--- START ---
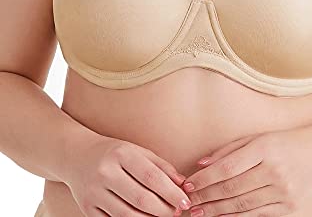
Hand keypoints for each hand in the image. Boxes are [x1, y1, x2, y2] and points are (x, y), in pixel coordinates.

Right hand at [64, 133, 192, 216]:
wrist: (76, 155)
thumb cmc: (113, 152)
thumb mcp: (137, 151)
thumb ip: (160, 166)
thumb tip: (182, 184)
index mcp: (121, 154)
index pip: (152, 177)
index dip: (171, 192)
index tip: (185, 201)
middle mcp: (106, 172)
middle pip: (141, 199)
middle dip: (164, 210)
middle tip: (177, 212)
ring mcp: (94, 192)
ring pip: (128, 215)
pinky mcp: (87, 208)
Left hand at [180, 128, 311, 216]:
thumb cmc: (284, 141)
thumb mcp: (257, 138)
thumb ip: (229, 150)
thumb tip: (201, 164)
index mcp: (264, 148)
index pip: (227, 167)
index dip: (205, 178)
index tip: (187, 183)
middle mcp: (274, 171)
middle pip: (232, 188)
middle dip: (205, 196)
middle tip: (186, 201)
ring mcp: (284, 191)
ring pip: (242, 205)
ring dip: (216, 210)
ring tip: (198, 213)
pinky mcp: (290, 207)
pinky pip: (257, 215)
--- END ---
Reproduce every line from the entries that holds the word "hand".

▶ **Task response**:
Hand keypoints for each hand in the image. Boxes are [x1, y1, x2, y2] and points are (x, y), in pixel coordinates.
Right hand at [64, 133, 192, 216]:
Left hand at [180, 128, 311, 216]:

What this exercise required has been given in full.